● **练习要求**
1. 根据矩形题解回答下列问题，每个答案单独一行，并用(a)、(b)、(c)标注。
(a) 代码文件名是什么？
(b) 变量ans为0时，程序输出什么字符串？
(c) 分析部分提到当时忘记判断哪种情况？
2. 把矩形题解中以“分析：暴力枚举”开头的段落改写成要点列表，并保留其主要事实。

标签:
题意:给了一些点,问组成两个不相交的矩形的面积和最大
分析:暴力枚举,先找出可以组成矩形的两点并保存起来(vis数组很好),然后写个函数判断四个点是否在另一个矩形内部。当时没有保存矩形,用for来找矩形,结果写糊涂了忘记判断回形的情况。。。
/************************************************
* Author :Running_Time
* Created Time :2015/11/6 星期五 17:00:44
* File Name :B_2.cpp
************************************************/
#include <cstdio>
#include <algorithm>
#include <iostream>
#include <sstream>
#include <cstring>
#include <cmath>
#include <string>
#include <vector>
#include <queue>
#include <deque>
#include <stack>
#include <list>
#include <map>
#include <set>
#include <bitset>
#include <cstdlib>
#include <ctime>
using namespace std;
#define lson l, mid, rt << 1
#define rson mid + 1, r, rt << 1 | 1
typedef long long ll;
const int N = 2e2 + 10;
const int INF = 0x3f3f3f3f;
const int MOD = 1e9 + 7;
const double EPS = 1e-10;
const double PI = acos (-1.0);
struct Point {
int x, y;
Point () {}
Point (int x, int y) : x (x), y (y) {}
bool operator < (const Point &r) const {
if (x == r.x) return y < r.y;
else return x < r.x;
}
}p[33];
struct Matrix {
Point a, b;
Matrix () {}
Matrix (Point a, Point b) : a (a), b (b) {}
};
vector<Matrix> mat;
bool vis[N][N];
int inside(Point p, Point a, Point b) {
if (p.x >= a.x && p.x <= b.x
&& p.y <= a.y && p.y >= b.y) {
if (p.x > a.x && p.x < b.x
&& p.y < a.y && p.y > b.y) return -1;
else return 1;
}
else return 0;
}
int area_mat(int i) {
return (mat[i].b.x - mat[i].a.x) * (mat[i].a.y - mat[i].b.y);
}
int judge(int i, int j) {
Point ic = Point (mat[i].a.x, mat[i].b.y),
id = Point (mat[i].b.x, mat[i].a.y);
int res1 = inside (mat[i].a, mat[j].a, mat[j].b);
int res2 = inside (mat[i].b, mat[j].a, mat[j].b);
int res3 = inside (ic, mat[j].a, mat[j].b);
int res4 = inside (id, mat[j].a, mat[j].b);
if (!res1 && !res2 && !res3 && !res4) return 0;
else if (res1 == -1 && res2 == -1 && res3 == -1 && res4 == -1) return -1;
else return 1;
}
int main(void) {
int n;
while (scanf ("%d", &n) == 1) {
if (!n) break;
mat.clear ();
memset (vis, false, sizeof (vis));
for (int i=0; i<n; ++i) {
scanf ("%d%d", &p[i].x, &p[i].y);
vis[p[i].x][p[i].y] = true;
}
sort (p, p+n);
for (int i=0; i<n; ++i) {
int x1 = p[i].x, y1 = p[i].y;
for (int j=i+1; j<n; ++j) {
int x2 = p[j].x, y2 = p[j].y;
if (x1 >= x2 || y1 <= y2) continue;
if (!vis[x1][y2] || !vis[x2][y1]) continue;
mat.push_back (Matrix (Point (x1, y1), Point (x2, y2)));
}
}
int ans = 0;
for (int i=0; i<mat.size (); ++i) {
for (int j=i+1; j<mat.size (); ++j) {
int res1 = judge (i, j);
int res2 = judge (j, i);
if (!res1 && !res2) {
ans = max (ans, area_mat (i) + area_mat (j));
}
if (res1 == -1 || res2 == -1) {
ans = max (ans, max (area_mat (i), area_mat (j)));
}
}
}
if (ans == 0) puts ("imp");
else printf ("%d\n", ans);
}
//cout << "Time elapsed: " << 1.0 * clock() / CLOCKS_PER_SEC << " s.\n";
return 0;
}
这个很挫的代码放在这留个念。。。

● **数据条目**
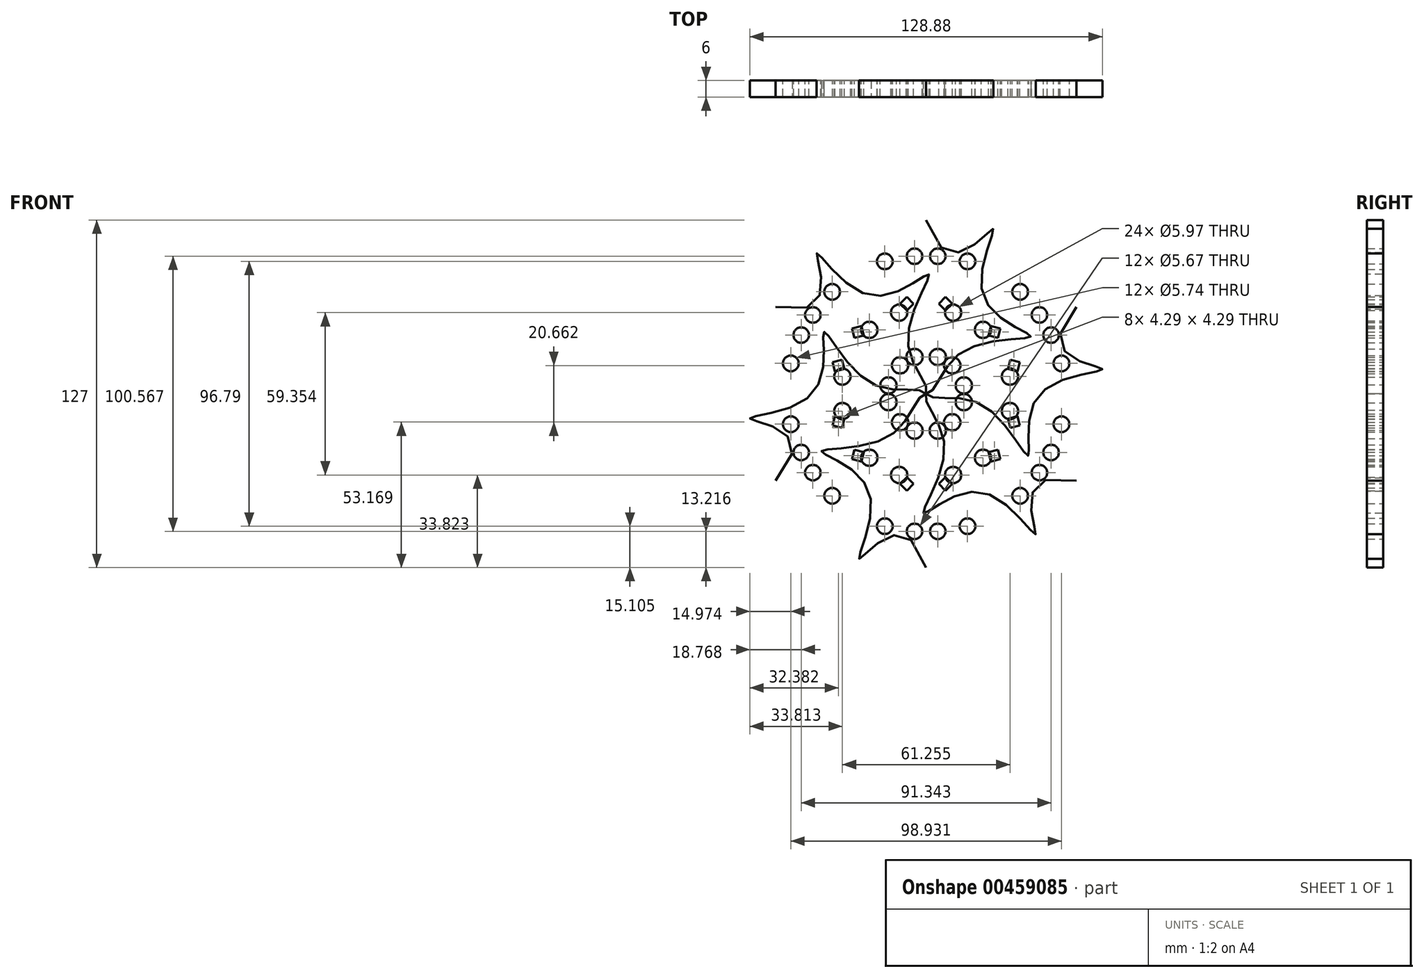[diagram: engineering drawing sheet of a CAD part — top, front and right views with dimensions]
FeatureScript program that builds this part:
annotation { "Feature Type Name" : "Feature", "Feature Type Description" : "" }
export const myFeature = defineFeature(function(context is Context, id is Id, definition is map)
    precondition{}
    {
        {
            var Q0;
            Q0=qCreatedBy(makeId("Front.planeOp"),FACE);
            var sketch = newSketch(context, id + "F0", { "sketchPlane" : qUnion([Q0])});
            skLineSegment(sketch, "E0", {"start": v(0, 0) * mm, "end": v(0, 63.5) * mm, "construction": true});
            skFitSpline(sketch, "E1", {"points": [v(0, 63.5) * mm, v(24.08, 60.2) * mm, v(20.77, 36.12) * mm, v(38.24, 21.01) * mm, v(13.22, 15.34) * mm, v(0, 0) * mm], "startDerivative": vector(109.85, -351.53) * mm, "endDerivative": vector(-58.82, 1.97) * mm});
            skCircle(sketch, "E2", {"center": v(20.77, 23.37) * mm, "radius": 2.99 * mm});
            skCircle(sketch, "E3", {"center": v(15.1, 48.4) * mm, "radius": 2.87 * mm});
            skCircle(sketch, "E4", {"center": v(4.25, 13.46) * mm, "radius": 2.99 * mm});
            skCircle(sketch, "E5", {"center": v(4.25, 50.28) * mm, "radius": 2.83 * mm});
            skLineSegment(sketch, "E6.bottom", {"start": v(4.6, 32.93) * mm, "end": v(7.08, 35.4) * mm});
            skLineSegment(sketch, "E6.top", {"start": v(7.08, 30.45) * mm, "end": v(9.56, 32.93) * mm});
            skLineSegment(sketch, "E6.left", {"start": v(4.6, 32.93) * mm, "end": v(7.08, 30.45) * mm});
            skLineSegment(sketch, "E6.right", {"start": v(7.08, 35.4) * mm, "end": v(9.56, 32.93) * mm});
            skLineSegment(sketch, "E7.MirrorCS", {"start": v(-7.08, 30.45) * mm, "end": v(-9.56, 32.93) * mm});
            skLineSegment(sketch, "E8.MirrorCS", {"start": v(-4.6, 32.93) * mm, "end": v(-7.08, 30.45) * mm});
            skLineSegment(sketch, "E9.MirrorCS", {"start": v(-7.08, 35.4) * mm, "end": v(-9.56, 32.93) * mm});
            skLineSegment(sketch, "E10.MirrorCS", {"start": v(-4.6, 32.93) * mm, "end": v(-7.08, 35.4) * mm});
            skCircle(sketch, "E11.MirrorC", {"center": v(-20.77, 23.37) * mm, "radius": 2.99 * mm});
            skCircle(sketch, "E12.MirrorC", {"center": v(-15.1, 48.4) * mm, "radius": 2.87 * mm});
            skCircle(sketch, "E13.MirrorC", {"center": v(-4.25, 13.46) * mm, "radius": 2.99 * mm});
            skCircle(sketch, "E14.MirrorC", {"center": v(-4.25, 50.28) * mm, "radius": 2.83 * mm});
            skFitSpline(sketch, "E15.MirrorCS", {"points": [v(0, 63.5) * mm, v(-24.08, 60.2) * mm, v(-20.77, 36.12) * mm, v(-38.24, 21.01) * mm, v(-13.22, 15.34) * mm, v(0, 0) * mm], "startDerivative": vector(-109.85, -351.53) * mm, "endDerivative": vector(58.82, 1.97) * mm});
            skSolve(sketch);
        }
        {
            var Q0;
            Q0 = qSketchRegion(id + "F0", true);
            extrude(context, id + "F1", {"entities" : qUnion([Q0]), "depth" : 6 * mm});
        }
        {
            var Q0;
            Q0=qCreatedBy(makeId("Right.planeOp"),FACE);
            var sketch = newSketch(context, id + "F2", { "sketchPlane" : qUnion([Q0])});
            skLineSegment(sketch, "E16", {"start": v(0, 0) * mm, "end": v(-63.3, 0) * mm, "construction": true});
            skSolve(sketch);
        }
        {
            var Q0;
            Q0=makeQuery(id+"F1.opExtrude","SWEPT_BODY",BODY,{"disambiguationData":[OSD([sQuery(id+"F0.wireOp",EDGE,"E1"),sQuery(id+"F0.wireOp",EDGE,"E2"),sQuery(id+"F0.wireOp",EDGE,"E3"),sQuery(id+"F0.wireOp",EDGE,"E4"),sQuery(id+"F0.wireOp",EDGE,"E5"),sQuery(id+"F0.wireOp",EDGE,"E6.bottom"),sQuery(id+"F0.wireOp",EDGE,"E6.top"),sQuery(id+"F0.wireOp",EDGE,"E6.left"),sQuery(id+"F0.wireOp",EDGE,"E6.right"),sQuery(id+"F0.wireOp",EDGE,"E7.MirrorCS"),sQuery(id+"F0.wireOp",EDGE,"E8.MirrorCS"),sQuery(id+"F0.wireOp",EDGE,"E9.MirrorCS"),sQuery(id+"F0.wireOp",EDGE,"E10.MirrorCS"),sQuery(id+"F0.wireOp",EDGE,"E11.MirrorC"),sQuery(id+"F0.wireOp",EDGE,"E12.MirrorC"),sQuery(id+"F0.wireOp",EDGE,"E13.MirrorC"),sQuery(id+"F0.wireOp",EDGE,"E14.MirrorC"),sQuery(id+"F0.wireOp",EDGE,"E15.MirrorCS")])]});
            var Q1;
            Q1=sQuery(id+"F2.wireOp",EDGE,"E16");
            circularPattern(context, id + "F3", {"entities" : qUnion([Q0]), "axis" : qUnion([Q1]), "angle" : 360 * degree, "instanceCount" : 6, "equalSpace" : true});
        }
    });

● **参考答案**
1.
(a) B_2.cpp
(b) imp
(c) 回形的情况

2.
- 方法是暴力枚举。
- 先找出可以组成矩形的两点并保存，vis数组很好用。
- 写一个函数，判断四个点是否在另一个矩形内部。
- 当时没有保存矩形，而是用for来找矩形，结果写糊涂了，忘记判断回形的情况。